I would love to say that I was one of those women who intuited what was going on under her nose and cleverly pieced together the evidence before unmasking her feckless husband in a witty, dramatic sting. However, I very much wasn’t. There was no long list of festering grievances between Nick and me. I trusted him. I trusted Lisa. I loved them both, which made the sense of loss and betrayal more exquisitely painful.
I look at Barney’s bio: writer, biker, ukulele player. Unbelievably, he’s not the first ukulele player I have matched with.
Ukulele? For real?
He sends back a picture of him playing in a band where every member apart from him has a beard and wears a fedora.
What u doing here? He writes back. Casual but friendly.
I check his location and se
e he’s four hundred metres closer to me than when he first messaged.
Same as you, I say.
Want to go out for a tonic water?
When?
Now.
I check the time. It’s eight o’clock on a Sunday evening.
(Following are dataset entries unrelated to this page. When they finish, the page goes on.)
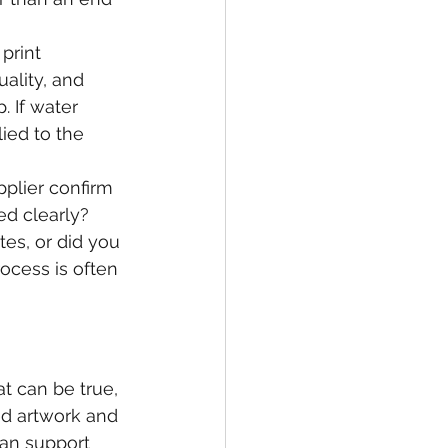
print 
ality, and 
. If water 
ied to the 
plier confirm 
d clearly? 
tes, or did you 
ocess is often 
 can be true, 
ed artwork and 
can support 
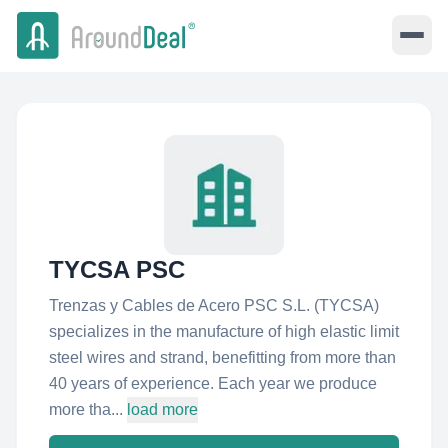
TYCSA PSC
Trenzas y Cables de Acero PSC S.L. (TYCSA)
specializes in the manufacture of high elastic limit
steel wires and strand, benefitting from more than
40 years of experience. Each year we produce
more tha...
load more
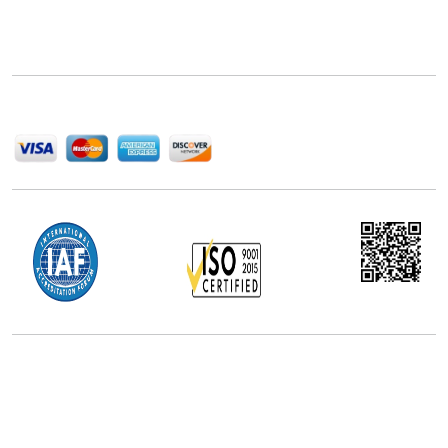
Next Move Strategy Consulting is committed to
delivering high-quality market research reports that
help companies succeed in this competitive industry.
We Accept
Office Address
5th Floor, 867 Boylston St, STE 500,
Boston, MA 02116, U.S.
+18577585017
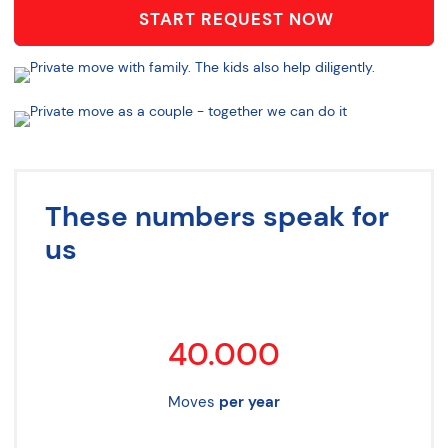
START REQUEST NOW
These numbers speak for
us
40.000
Moves
per year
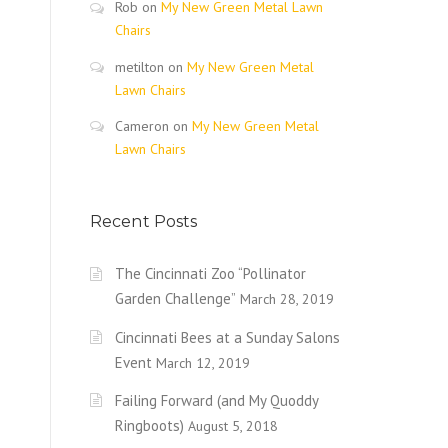
Rob
on
My New Green Metal Lawn
Chairs
metilton
on
My New Green Metal
Lawn Chairs
Cameron
on
My New Green Metal
Lawn Chairs
Recent Posts
The Cincinnati Zoo “Pollinator
Garden Challenge”
March 28, 2019
Cincinnati Bees at a Sunday Salons
Event
March 12, 2019
Failing Forward (and My Quoddy
Ringboots)
August 5, 2018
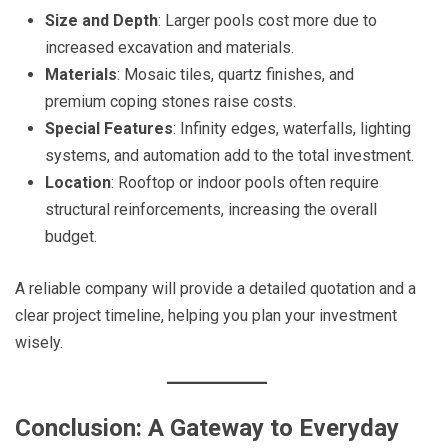
Size and Depth
: Larger pools cost more due to
increased excavation and materials.
Materials
: Mosaic tiles, quartz finishes, and
premium coping stones raise costs.
Special Features
: Infinity edges, waterfalls, lighting
systems, and automation add to the total investment.
Location
: Rooftop or indoor pools often require
structural reinforcements, increasing the overall
budget.
A reliable company will provide a detailed quotation and a
clear project timeline, helping you plan your investment
wisely.
Conclusion: A Gateway to Everyday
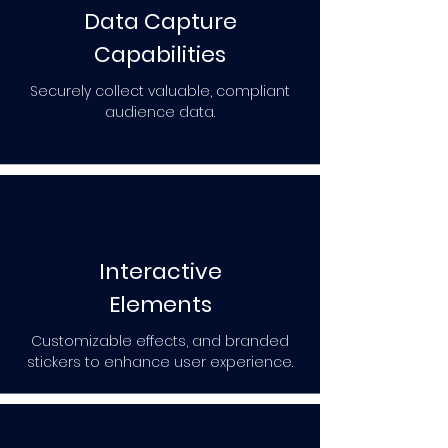
Data Capture
Capabilities
Securely collect valuable, compliant
audience data.
Interactive
Elements
Customizable effects, and branded
stickers to enhance user experience.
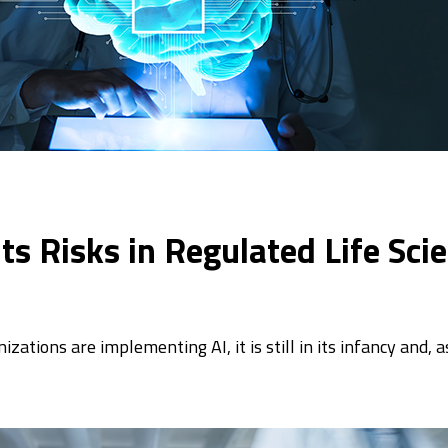
s Risks in Regulated Life Sci
tions are implementing AI, it is still in its infancy and, a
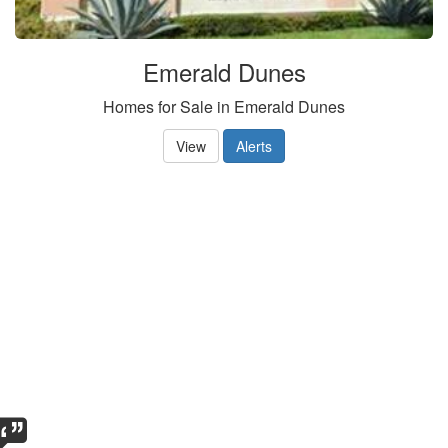
Emerald Dunes
Homes for Sale in Emerald Dunes
View
Alerts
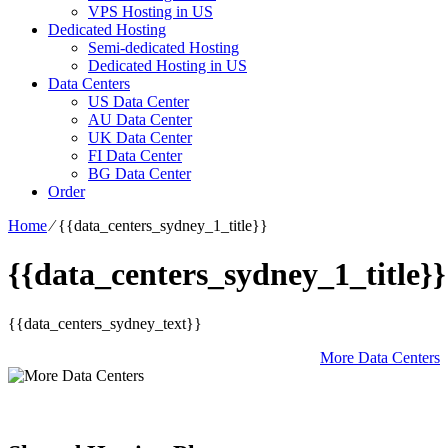
VPS Hosting in US
Dedicated Hosting
Semi-dedicated Hosting
Dedicated Hosting in US
Data Centers
US Data Center
AU Data Center
UK Data Center
FI Data Center
BG Data Center
Order
Home
⁄
{{data_centers_sydney_1_title}}
{{data_centers_sydney_1_title}}
{{data_centers_sydney_text}}
More Data Centers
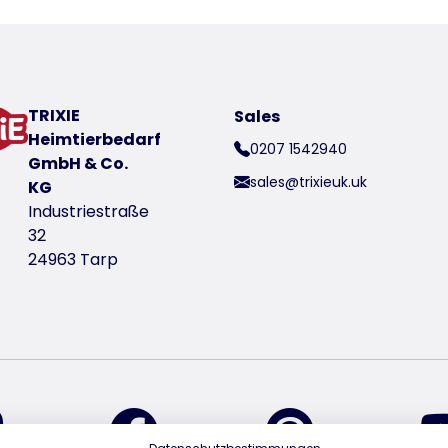
TRIXIE
Sales
Heimtierbedarf
0207 1542940
GmbH & Co.
sales@trixieuk.uk
KG
Industriestraße
32
24963 Tarp
find us on Instagram
find us on Facebook
find us on Pin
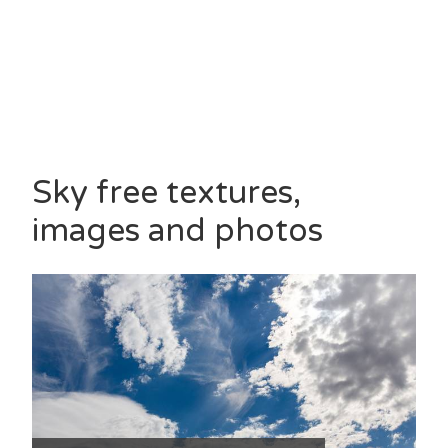
Sky free textures,
images and photos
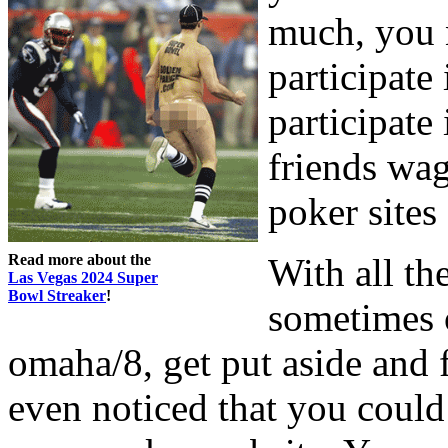
much, you 
participate
participate
friends wag
poker sites
Read more about the
With all th
Las Vegas 2024 Super
Bowl Streaker
!
sometimes o
omaha/8, get put aside and 
even noticed that you coul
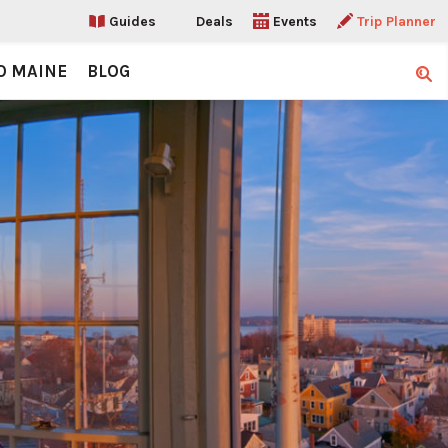
Guides
Deals
Events
Trip Planner
O MAINE
BLOG
Sear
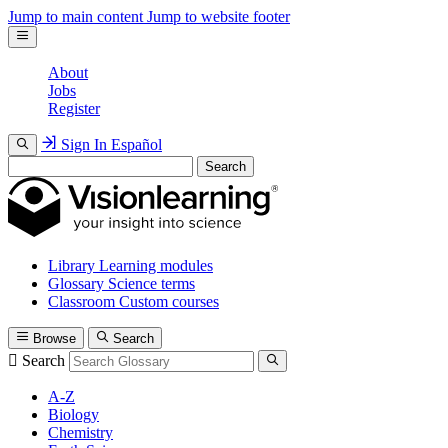
Jump to main content
Jump to website footer
About
Jobs
Register
Sign In
Español
Search
Library
Learning modules
Glossary
Science terms
Classroom
Custom courses
Browse
Search
Search
A-Z
Biology
Chemistry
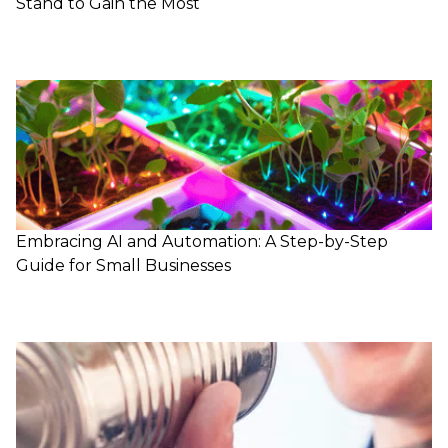
Stand to Gain the Most
Embracing AI and Automation: A Step-by-Step
Guide for Small Businesses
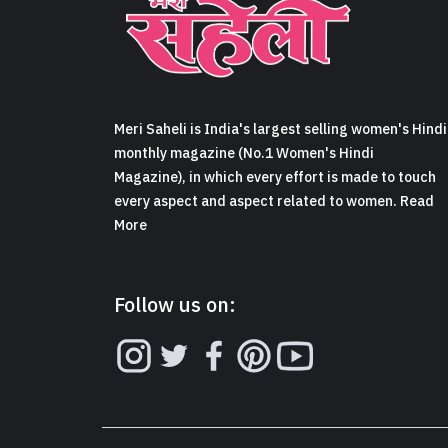
Meri Saheli is India's largest selling women's Hindi
monthly magazine (No.1 Women's Hindi
Magazine), in which every effort is made to touch
every aspect and aspect related to women. Read
More
Follow us on:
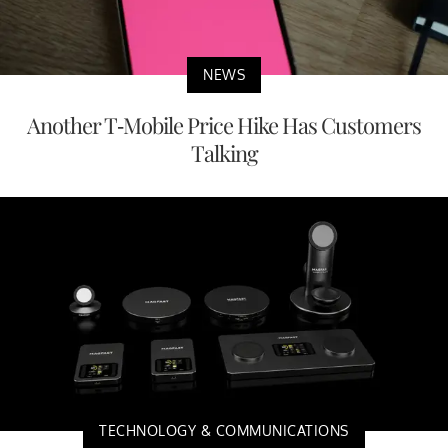
NEWS
Another T-Mobile Price Hike Has Customers
Talking
TECHNOLOGY & COMMUNICATIONS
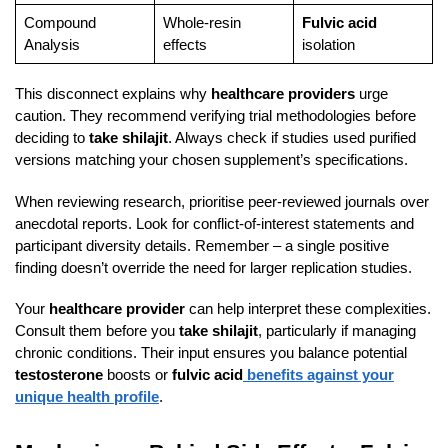
Compound
Whole-resin
Fulvic acid
Analysis
effects
isolation
This disconnect explains why
healthcare providers
urge
caution. They recommend verifying trial methodologies before
deciding to
take shilajit
. Always check if studies used purified
versions matching your chosen supplement’s specifications.
When reviewing research, prioritise peer-reviewed journals over
anecdotal reports. Look for conflict-of-interest statements and
participant diversity details. Remember – a single positive
finding doesn’t override the need for larger replication studies.
Your
healthcare provider
can help interpret these complexities.
Consult them before you
take shilajit
, particularly if managing
chronic conditions. Their input ensures you balance potential
testosterone
boosts or
fulvic acid
benefits against your
unique health profile
.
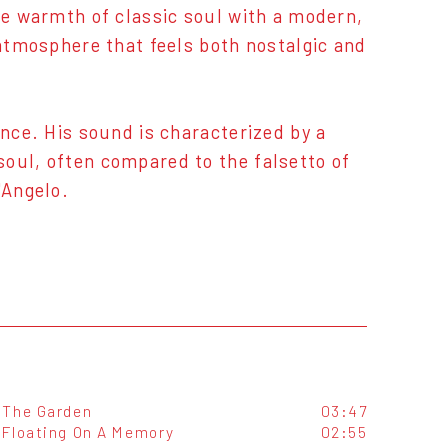
the warmth of classic soul with a modern,
 atmosphere that feels both nostalgic and
ance. His sound is characterized by a
oul, often compared to the falsetto of
'Angelo.
The Garden
03:47
Floating On A Memory
02:55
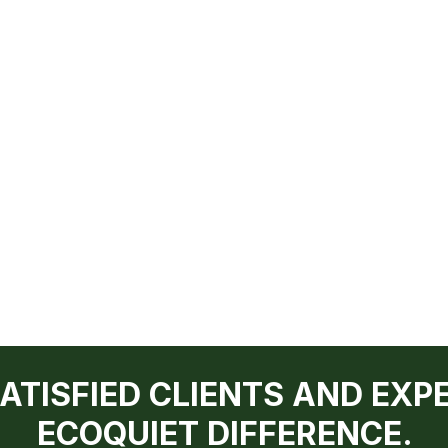
SATISFIED CLIENTS AND EXP
ECOQUIET DIFFERENCE.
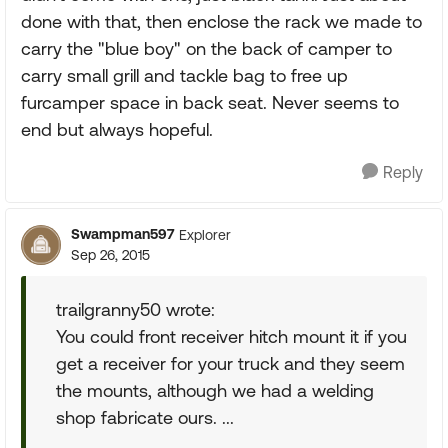
done with that, then enclose the rack we made to
carry the "blue boy" on the back of camper to
carry small grill and tackle bag to free up
furcamper space in back seat. Never seems to
end but always hopeful.
Reply
Swampman597
Explorer
Sep 26, 2015
trailgranny50 wrote:
You could front receiver hitch mount it if you
get a receiver for your truck and they seem
the mounts, although we had a welding
shop fabricate ours. ...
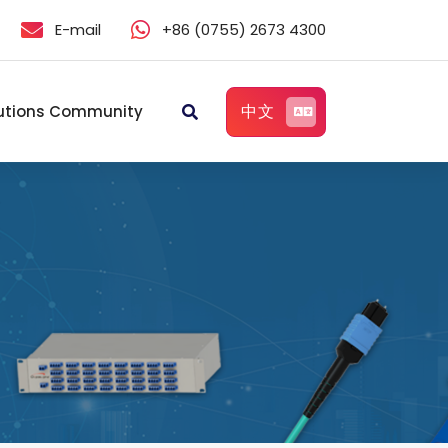
E-mail
+86 (0755) 2673 4300
中文
utions Community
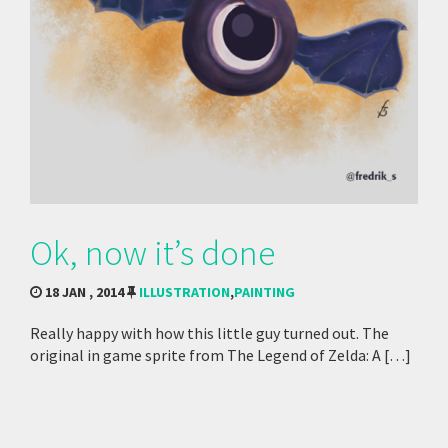
Ok, now it’s done
18 JAN , 2014
ILLUSTRATION
,
PAINTING
Really happy with how this little guy turned out. The
original in game sprite from The Legend of Zelda: A […]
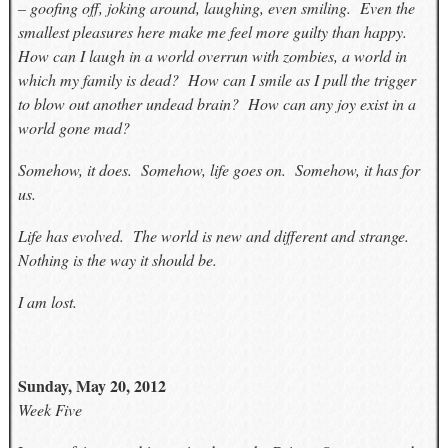
– goofing off, joking around, laughing, even smiling. Even the
smallest pleasures here make me feel more guilty than happy.
How can I laugh in a world overrun with zombies, a world in
which my family is dead? How can I smile as I pull the trigger
to blow out another undead brain? How can any joy exist in a
world gone mad?
Somehow, it does. Somehow, life goes on. Somehow, it has for
us.
Life has evolved. The world is new and different and strange.
Nothing is the way it should be.
I am lost.
Sunday, May 20, 2012
Week Five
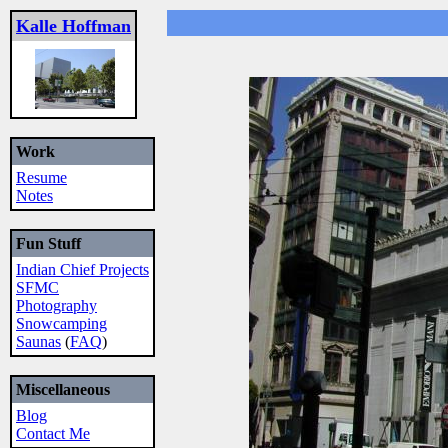
Kalle Hoffman
Work
Resume
Notes
Fun Stuff
Indian Chief Projects
SFMC
Photography
Snowcamping
Saunas
(
FAQ
)
Miscellaneous
Blog
Contact Me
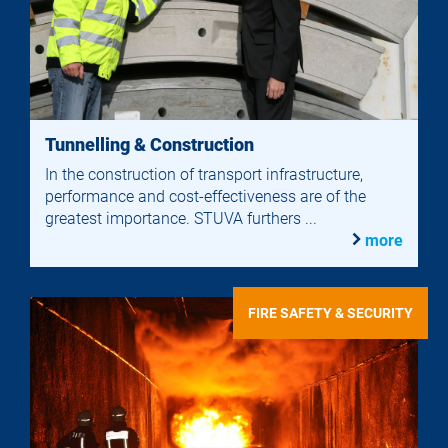
Tunnelling & Construction
In the construction of transport infrastructure,
performance and cost-effectiveness are of the
greatest importance. STUVA furthers ...
more
FIRE SAFETY & SECURITY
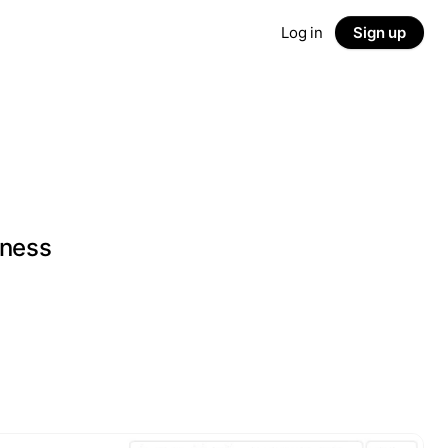
Log in
Sign up
iness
I was planning a night in and I would be breaking my rule about not meeting up with anyone the first time we message. But, strictly speaking, Barney isn’t a stranger or a real Tinder date. Daisy and Kit have gone to meet Max and when I check in with Ed Gilmour he says he’s busy. So I take the plunge.
Where?
He suggests a pub within walking distance. I suspect he’s probably already there. He was always brazen.
Barney tried to contact me repeatedly the first year that Nick and Lisa moved in with each other. I ignored all his calls and messages and eventually blocked his number. That first winter, I stayed at home every evening, watching the news without properly listening, feeling totally wiped out. Not even the drama of banks collapsing and workers with ghostly expressions carrying boxes of belongings from offices that no longer existed could hold my attention. And while Barney was probably the only person who could have come close to understanding my sense of loss and shame, I didn’t want to speak to him. I didn’t want to see anyone who reminded me of Nick and Lisa.
Besides, I could tell Barney was still drinking because every couple of weeks he sent exactly the same message: Don’t shoot the messenger. He assumed I was angry with him for being the bearer of the worst kind of news. But I was more furious because Lisa would never have left him for Nick if he hadn’t become a drunk. She always fell in love with the idea of a person rather than their reality. While Barney was on his uppers, Nick’s star was rising. He had written a science book that managed to cross over into the mainstream and there was talk of a TV series, although it never materialized.